I... wasn’t expecting that kind of reference. “It’s more of a Geneva suggestion for us,” I said. “Now, we have business elsewhere, and you’re wasting our time. So, if you could kindly fuck off, that would be really appreciated.”
The rats looked to each other, then came to the unanimous decision to run away. They did it with a swagger, as if trying to convince anyone looking that it wasn’t a full-on retreat, but they still left us be.
“Did you really have to kill him?” Gomorrah asked.
“Probably not,” I said. I didn’t dwell on the body next to me much. “I haven’t exactly invested in non-lethals though, and I don’t know if I could take someone of that size one-on-one.

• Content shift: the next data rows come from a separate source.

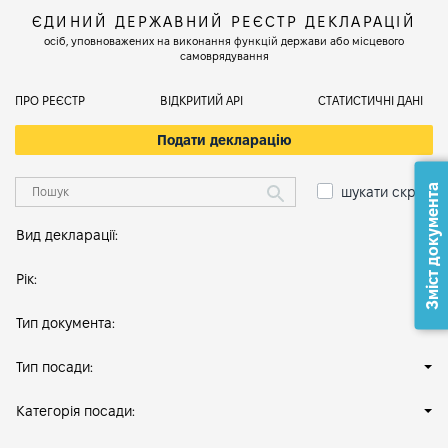
ЄДИНИЙ ДЕРЖАВНИЙ РЕЄСТР ДЕКЛАРАЦІЙ
осіб, уповноважених на виконання функцій держави або місцевого
самоврядування
ПРО РЕЄСТР
ВІДКРИТИЙ АРІ
СТАТИСТИЧНІ ДАНІ
Подати декларацію
Зміст документа
шукати скрізь
Вид декларації:
Рік:
Тип документа:
Тип посади:
Категорія посади:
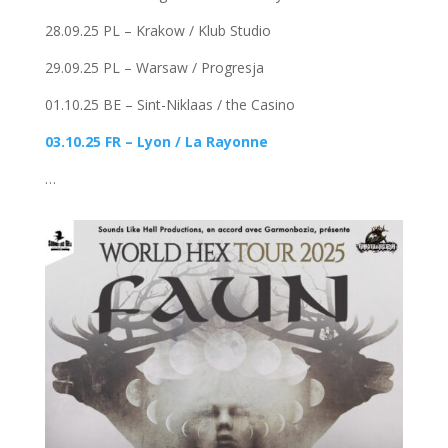
28.09.25 PL – Krakow / Klub Studio
29.09.25 PL – Warsaw / Progresja
01.10.25 BE – Sint-Niklaas / the Casino
03.10.25 FR – Lyon / La Rayonne
…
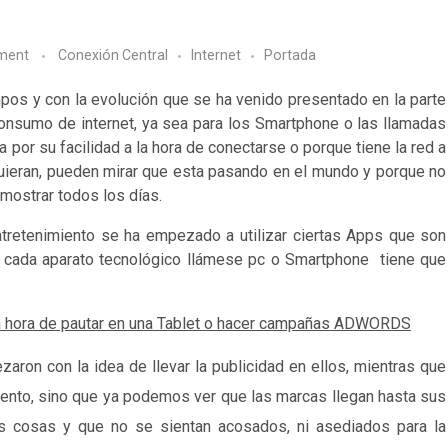
ment
Conexión Central
Internet
Portada
os y con la evolución que se ha venido presentado en la parte
consumo de internet, ya sea para los Smartphone o las llamadas
a por su facilidad a la hora de conectarse o porque tiene la red a
uieran, pueden mirar que esta pasando en el mundo y porque no
mostrar todos los días.
ntretenimiento se ha empezado a utilizar ciertas Apps que son
ara cada aparato tecnológico llámese pc o Smartphone tiene que
 la hora de pautar en una Tablet o hacer campañas ADWORDS
ron con la idea de llevar la publicidad en ellos, mientras que
miento, sino que ya podemos ver que las marcas llegan hasta sus
as cosas y que no se sientan acosados, ni asediados para la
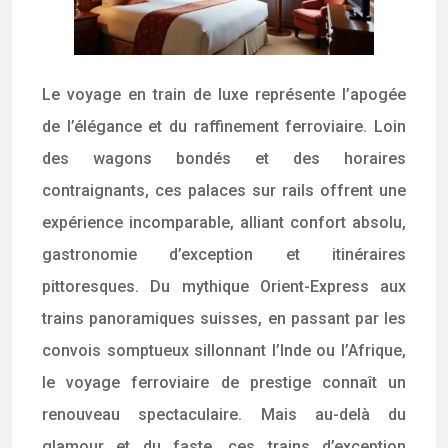
Le voyage en train de luxe représente l’apogée
de l’élégance et du raffinement ferroviaire. Loin
des wagons bondés et des horaires
contraignants, ces palaces sur rails offrent une
expérience incomparable, alliant confort absolu,
gastronomie d’exception et itinéraires
pittoresques. Du mythique Orient-Express aux
trains panoramiques suisses, en passant par les
convois somptueux sillonnant l’Inde ou l’Afrique,
le voyage ferroviaire de prestige connaît un
renouveau spectaculaire. Mais au-delà du
glamour et du faste, ces trains d’exception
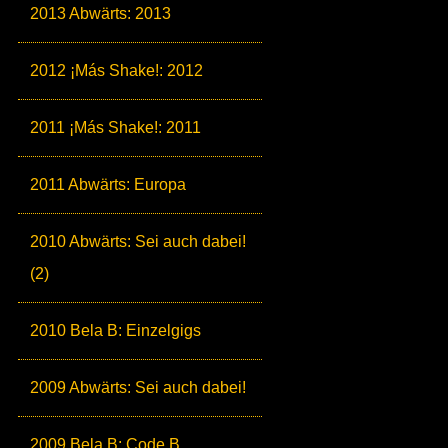
2013 Abwärts: 2013
2012 ¡Más Shake!: 2012
2011 ¡Más Shake!: 2011
2011 Abwärts: Europa
2010 Abwärts: Sei auch dabei!
(2)
2010 Bela B: Einzelgigs
2009 Abwärts: Sei auch dabei!
2009 Bela B: Code B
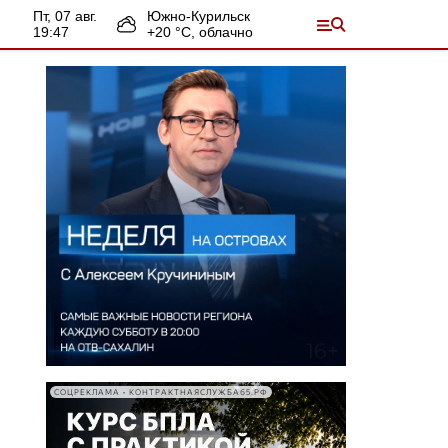
пт, 07 авг.
Южно-Курильск
19:47
+
20
°С,
облачно
СОЦРЕКЛАМА • КОНТРАКТНАЯСЛУЖБА65.РФ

Also, my head isn’t as bulletproof as the rest of me.”
“You really need to see to that,” Gomorrah said. “It’s the only part you can’t replace. It should be the part you’re the most keen on protecting.”
I sighed. “Yeah, I guess. Don’t really like hats though.”
“Get a shield, or a helmet. One of these days one of those sorts of punks will pull one of those anti-antithesis guns from somewhere and your head will be mulched.”
“You can do funeral rites, yeah?”
“No, no I can’t. And I wouldn’t for you. You’d think someone like you would have better survival instincts.”
I frowned. “What does ‘someone like you’ mean? And are you really shitting on my survival instincts miss ‘the lanes are a suggestion?’”
Gomorrah humphed and continued on. I had to jog to catch up. “You know, I kind of expected you to just kill them all.”
“Should I have?”
“It wouldn’t be appropriate of me to say yes. But at the same time, they didn’t seem like very virtuous people.”
I rubbed at my lip a bit while thinking of an answer. I understood her wanting to off the idiots. I wouldn’t shed a tear for any of them. At the same time... “You know, this is gonna sound really cheesy.”
“What is?”
“When I was a kid they had these, uh, re-reruns, I guess, of these old comics. When I got to the orphanage for the first time. That was before I found Lucy. This older kid gave me this collection. All pirated of course. I lost it when I switched augs at some point. But... yeah. I used to read these stories about old Samurai. Street warriors. Heroes. And they’d always try to do the right thing. I kinda wanted to be like that.”
“That’s... kind of cute.”
I glared at the nun.
“No, really. It’s naïve, and that’s coming from a Christian, but it’s kind of endearing. I guess that’s why you were chosen to become a Samurai.”
I shrugged. “I don’t know. Maybe. Anyway, it doesn’t feel right to kill idiots when you don’t need to, and where we are now? There’s not much we have no choice in doing.”